- Breast cancer survivors who receive written long-term care and engagement plans, and meet individually with self-care coaches experience better clinical outcomes, according to a recent study published in the Journal of Clinical Oncology.
With modern medical advances, more patients are surviving cancer, resulting in nearly 15.5 million cancer survivors in the country. Nearly one-fifth of those survivors are breast cancer survivors.
This increase in cancer survivors highlights a need to develop and refine strong long-term care and engagement plans for patients, the researchers said.
“Patients with breast cancer can expect long-term survival; however, the complex, multimodal treatments that achieve these outcomes need to be summarized to provide better long-term follow-up care,” the researchers said. “[Treatment summaries and survivorship care plans] are strongly advocated by the American Society of Clinical Oncology, and patients endorse the need for written follow-up plans after treatment is ended.”
However, little research has been done on the clinical benefits of long-term care summaries, specifically in low-income or medically underserved populations. Low-income patients are more likely to require stronger and more meaningful follow-up engagement, the researchers hypothesized, showing a need to better develop and understand the effects of long-term care summaries.
In a randomized controlled trial, the researchers tested 212 low-income, mostly Latina (72.6 percent of the study population) breast cancer survivors between December 2012 and July 2014. The intervention participant cohort received both written treatment and long-term care summaries, as well as individualized self-care coaching from nurses.
The researchers primarily tested for clinician implementation of long-term care plans, alongside patient knowledge of survivorship issues, perceived efficacy of patient-provider interactions (PEPPI), and satisfaction with care and information.
Overall, patients in the intervention group saw better clinical outcomes than the control group. The median physician implementation score for the intervention group was 66.7 points out of 100, compared with 50 points for the control group.

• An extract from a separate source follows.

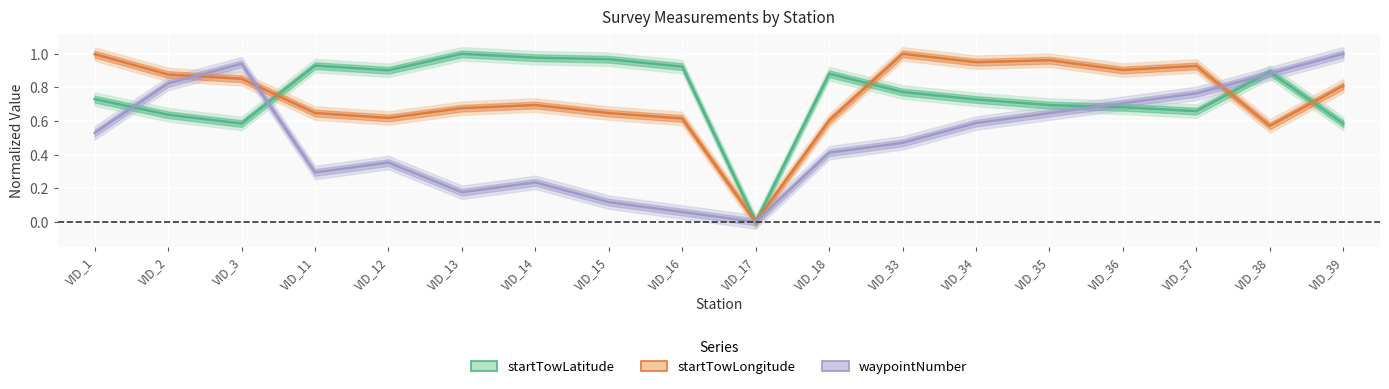

At which category does startTowLongitude reach its first local peak?

VID_14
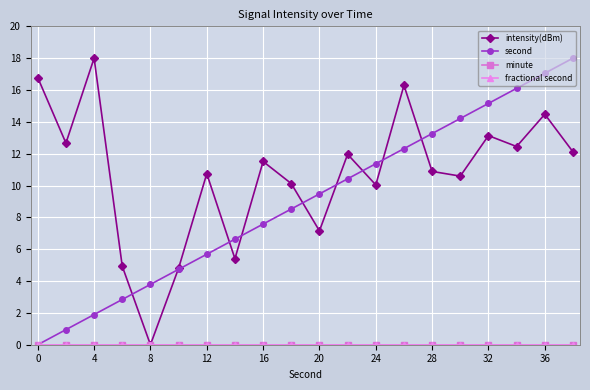

Does the chart have visible grid lines?

Yes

The intervention group also received higher raw adherence scores compared to the control group (55.7 versus 48.7), although the researchers reported that this difference was not statistically significant.
PEPPI was also not significantly higher for the intervention group than for the control group, the researchers found.
“This finding may be explained by the fact that the intervention was specifically aimed at the patient’s next encounter with her primary cancer provider, whereas PEPPI measures self-efficacy with physicians in general,” the researchers explained. “Furthermore, PEPPI was measured 1 year after the intervention, and a 1-hour-long intervention may be insufficient to sustain a long-term impact.”
The intervention group did report higher satisfaction with care and information, the researchers reported. This was likely due to certain intervention characteristics, such as offering materials and coaching sessions in Spanish and utilizing one-on-one coaching sessions. Latina patients typically experience poor patient-provider communication due to both language and culture barriers. These meetings may have broken those barriers, the researchers hypothesized.
“The study intervention differed from those in previous RCTs in that it was coupled with a nurse counseling session, outside the health care setting, and included patient empowerment, which may have been particularly effective in this low-income Latina population,” the researchers explained. “The TSSPs were provided in Spanish when appropriate, and this may have enhanced an effect.”
Improved patient-provider communication may have also positively influenced physician implementation of care plans, the researchers posited.
Although these results do suggest several benefits for long-term care plans in breast cancer survivorship, the researchers said there are still several barriers they must understand. For example, patients who were married or had a partner were less likely to adhere to their treatment plans, opening one opportunity for further study.
Additionally, the team said more researchers should go into understanding the best timing for implementing these interventions to achieve optimal outcomes.